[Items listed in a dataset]
• • • • •
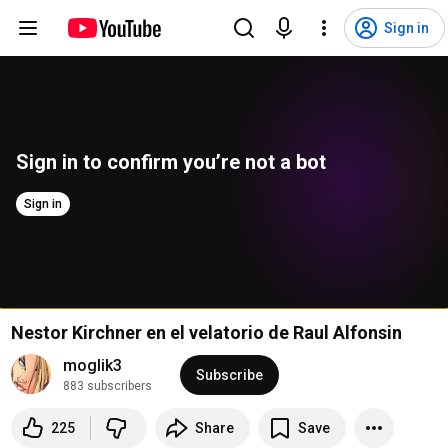
Sign in
Sign in to confirm you’re not a bot
Sign in
Nestor Kirchner en el velatorio de Raul Alfonsin
moglik3
Subscribe
883 subscribers
225
Share
Save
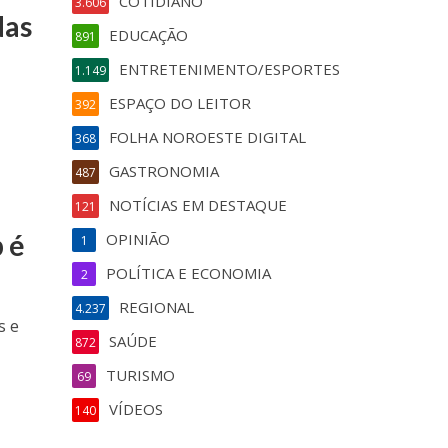
COTIDIANO
3.606
das
EDUCAÇÃO
891
ENTRETENIMENTO/ESPORTES
1.149
ESPAÇO DO LEITOR
392
FOLHA NOROESTE DIGITAL
368
GASTRONOMIA
487
NOTÍCIAS EM DESTAQUE
121
 é
OPINIÃO
1
POLÍTICA E ECONOMIA
2
REGIONAL
4.237
s e
SAÚDE
872
TURISMO
69
VÍDEOS
140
• • • • •
_Work item_.
Every line of the data should be transcribed exactly. Omit the images.

_Reply to the task_.
Sign in
Sign in to confirm you’re not a bot
Sign in
Nestor Kirchner en el velatorio de Raul Alfonsin
moglik3
Subscribe
883 subscribers
225
Share
Save
COTIDIANO
3.606
das
EDUCAÇÃO
891
ENTRETENIMENTO/ESPORTES
1.149
ESPAÇO DO LEITOR
392
FOLHA NOROESTE DIGITAL
368
GASTRONOMIA
487
NOTÍCIAS EM DESTAQUE
121
 é
OPINIÃO
1
POLÍTICA E ECONOMIA
2
REGIONAL
4.237
s e
SAÚDE
872
TURISMO
69
VÍDEOS
140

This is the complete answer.